Straßburg/Berlin. .
Der Brüsseler Plan zur Stabilisierung des Handels mit Rechten auf Luftverschmutzung ist im EU-Parlament gescheitert. Eine Mehrheit aus Christdemokraten, Konservativen und Liberalen lehnte den Vorschlag der EU-Klimakommissarin Connie Hedegaard ab, die Zahl der Erlaubnisscheine („Zertifikate“) für den Ausstoß von CO2 vorübergehend zu verknappen, damit der Preis wieder steigt und Investitionen in alternative Energien sich lohnen. Das Votum ist eine politische Niederlage für Bundesumweltminister Peter Altmaier (CDU), der sich für die Maßnahme stark gemacht hatte. Wirtschaftsminister Philipp Rösler (FDP) vertritt die Gegenposition.
Altmaier kritisierte das Abstimmungsergebnis in der „Westfalenpost“ als einen „ernsten Rückschlag für das System des europäischen Emissionshandels, weil wir jetzt davon ausgehen müssen, dass der Börsenpreis für die Verschmutzungszertifikate dauerhaft im Keller bleiben wird“. Vom europäischen Zertifikatehandel werde „nun leider kein Signal und kein Anreiz zur CO2-Reduktion ausgehen“. Rösler hingegen begrüßte die Entscheidung: „Eine Verknappung der Emissionszertifikate wäre ein Eingriff in ein funktionierendes Marktsystem“, sagte der Bundeswirtschaftsminister gestern in Berlin. „Eine Verknappung würde unsere Industrie zusätzlich belasten und der Wettbewerbsfähigkeit Deutschlands und der gesamten EU schaden.“
Hart umkämpfte Entscheidung
Die Abstimmung im Straßburger Plenum war eine der am härtesten umkämpften Entscheidungen in jüngster Zeit. Sozialdemokraten, Grüne und Linke standen hinter Hedegaards Vorschlag, weil nur so der Preisverfall an der Zertifikate-Börse gestoppt werden könne. Die meisten Christdemokraten, Konservativen und Liberalen hielten dagegen, die sinkenden Preise seien ein normaler Markt-Vorgang, in den man nicht mit kurzfristigen Korrekturen eingreifen solle. Angesichts des Zwists in der Berliner Regierungskoalition hatten sich besonders die deutschen Parlamentarier aus dem schwarz-gelben Lager mit ihrem Votum schwer getan. Die Entscheidung war eng: 334 stimmten gegen die Zertifikate-Verknappung („backloading“), 315 dafür.

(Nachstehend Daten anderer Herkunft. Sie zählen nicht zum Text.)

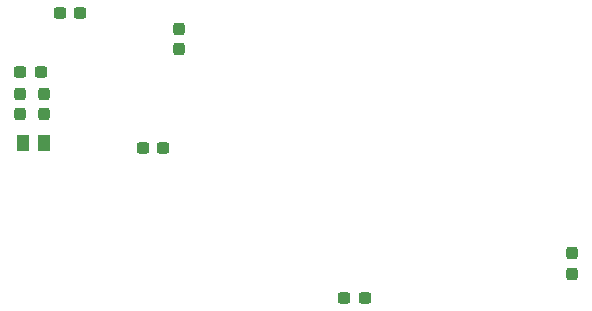
<source format=gbp>
G04 #@! TF.GenerationSoftware,KiCad,Pcbnew,7.0.2-6a45011f42~172~ubuntu20.04.1*
G04 #@! TF.CreationDate,2023-05-04T18:05:18+02:00*
G04 #@! TF.ProjectId,EPS,4550532e-6b69-4636-9164-5f7063625858,v1.0.1*
G04 #@! TF.SameCoordinates,Original*
G04 #@! TF.FileFunction,Paste,Bot*
G04 #@! TF.FilePolarity,Positive*
%FSLAX46Y46*%
G04 Gerber Fmt 4.6, Leading zero omitted, Abs format (unit mm)*
G04 Created by KiCad (PCBNEW 7.0.2-6a45011f42~172~ubuntu20.04.1) date 2023-05-04 18:05:18*
%MOMM*%
%LPD*%
G01*
G04 APERTURE LIST*
G04 Aperture macros list*
%AMRoundRect*
0 Rectangle with rounded corners*
0 $1 Rounding radius*
0 $2 $3 $4 $5 $6 $7 $8 $9 X,Y pos of 4 corners*
0 Add a 4 corners polygon primitive as box body*
4,1,4,$2,$3,$4,$5,$6,$7,$8,$9,$2,$3,0*
0 Add four circle primitives for the rounded corners*
1,1,$1+$1,$2,$3*
1,1,$1+$1,$4,$5*
1,1,$1+$1,$6,$7*
1,1,$1+$1,$8,$9*
0 Add four rect primitives between the rounded corners*
20,1,$1+$1,$2,$3,$4,$5,0*
20,1,$1+$1,$4,$5,$6,$7,0*
20,1,$1+$1,$6,$7,$8,$9,0*
20,1,$1+$1,$8,$9,$2,$3,0*%
G04 Aperture macros list end*
%ADD10RoundRect,0.237500X0.300000X0.237500X-0.300000X0.237500X-0.300000X-0.237500X0.300000X-0.237500X0*%
%ADD11RoundRect,0.237500X0.237500X-0.300000X0.237500X0.300000X-0.237500X0.300000X-0.237500X-0.300000X0*%
%ADD12RoundRect,0.237500X-0.300000X-0.237500X0.300000X-0.237500X0.300000X0.237500X-0.300000X0.237500X0*%
%ADD13RoundRect,0.237500X-0.237500X0.300000X-0.237500X-0.300000X0.237500X-0.300000X0.237500X0.300000X0*%
%ADD14R,1.000000X1.400000*%
G04 APERTURE END LIST*
D10*
X131785800Y-88366600D03*
X130060800Y-88366600D03*
X148854600Y-101066600D03*
X147129600Y-101066600D03*
D11*
X166407100Y-99008100D03*
X166407100Y-97283100D03*
X119696500Y-85520700D03*
X119696500Y-83795700D03*
D12*
X123053400Y-76946800D03*
X124778400Y-76946800D03*
D13*
X133133100Y-78283900D03*
X133133100Y-80008900D03*
D14*
X119897100Y-87985600D03*
X121697100Y-87985600D03*
D11*
X121703100Y-85520700D03*
X121703100Y-83795700D03*
D10*
X121422600Y-81915000D03*
X119697600Y-81915000D03*
M02*

</source>
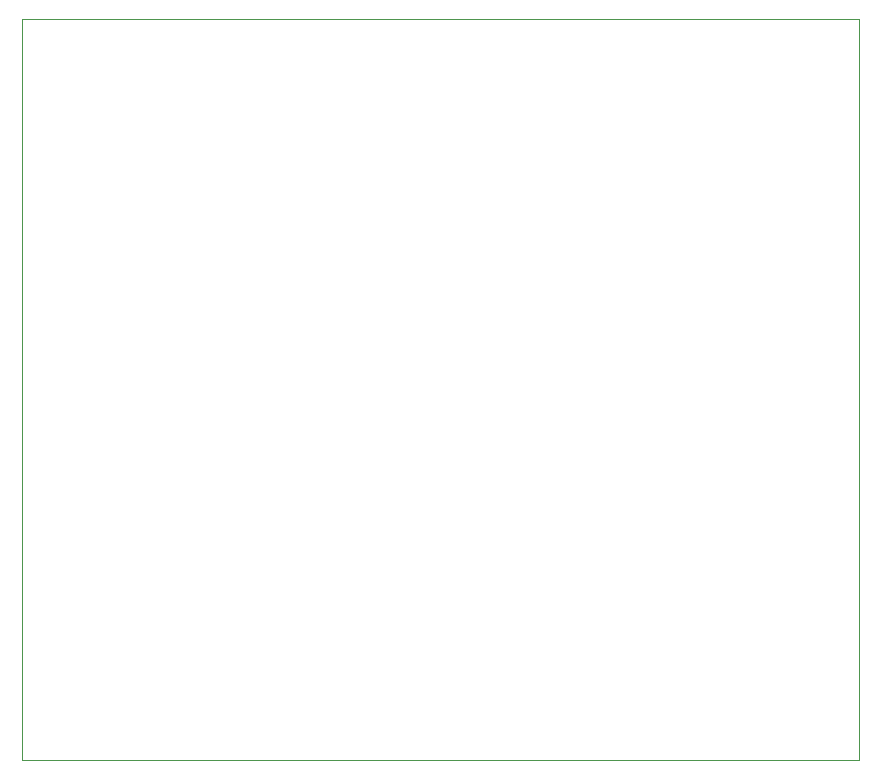
<source format=gm1>
G04 #@! TF.GenerationSoftware,KiCad,Pcbnew,5.1.5-52549c5~84~ubuntu18.04.1*
G04 #@! TF.CreationDate,2020-09-18T13:51:25-05:00*
G04 #@! TF.ProjectId,pcb,7063622e-6b69-4636-9164-5f7063625858,rev?*
G04 #@! TF.SameCoordinates,Original*
G04 #@! TF.FileFunction,Profile,NP*
%FSLAX46Y46*%
G04 Gerber Fmt 4.6, Leading zero omitted, Abs format (unit mm)*
G04 Created by KiCad (PCBNEW 5.1.5-52549c5~84~ubuntu18.04.1) date 2020-09-18 13:51:25*
%MOMM*%
%LPD*%
G04 APERTURE LIST*
%ADD10C,0.100000*%
G04 APERTURE END LIST*
D10*
X248006000Y-110630000D02*
X177140000Y-110630000D01*
X248006000Y-173368000D02*
X248006000Y-110630000D01*
X177140000Y-173368000D02*
X248006000Y-173368000D01*
X177140000Y-110630000D02*
X177140000Y-173368000D01*
M02*

</source>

Umweltschutz- und Wohlfahrtsverbände kritisierten den Straßburger Entscheid scharf. „Ein kohlrabenschwarzer Tag für den Klimaschutz“ urteilte Brot für die Welt. Wirtschaftsverbände auf europäischer und deutscher Ebene waren hingegen voll des Lobes. „Das Parlament hat heute kurzsichtigen Markteingriffen eine Absage erteilt“, erklärte der Zusammenschluss der Energieintensiven Industrien in Deutschland (EID). Die Klimaziele der EU würden auch so erreicht.
Der Zertifikate-Handel (EHS) gilt als Königsinstrument der europäischen Klimapolitik – mit den Markt-Methoden von Angebot und Nachfrage soll der Umgang mit Energie von umweltschädlichen Risiken und Nebenwirkungen möglichst weitgehend gereinigt werden. Das Prinzip ist einfach: Wer die Gemeinschaft belastet, indem er Kohlendioxid in die Luft bläst, dem stellt die Gemeinschaft dafür eine Rechnung aus. Je höher der CO2-Ausstoß, desto teurer wird es. Wer umsteigt auf Wind-, Sonne oder Wasserkraft, spart Geld. Das Instrument funktioniert indes nur, wenn der Preis für die Zertifikate stimmt, so dass Investitionen in klimaschonende Technik sich lohnen. Doch die Lizenzen zum Verschmutzen kosten statt der angepeilten 20 bis 30 Euro pro Tonne CO2 nur noch vier bis fünf Euro.
Zertifikate-Schwemme
Das hat zwei wesentliche Gründe: Die Mitgliedstaaten haben großzügig von der Möglichkeit Gebrauch gemacht, ihren Unternehmen kostenlose Verschmutzungsrechte zuzuteilen. Die Zertifikate-Schwemme wird verschärft durch Rezessionseffekte, weil die Wirtschaftskrise auf die Produktion und damit den Energieverbrauch drückt.
Klimaschützer warnen, die Krise des EHS stelle die ehrgeizigen EU-Ziele in Frage, den Kontinent auf klimaschonendes Leben und Wirtschaften umzupolen und gefährde Deutschlands politisches Großprojekt Nummer eins, die Energiewende.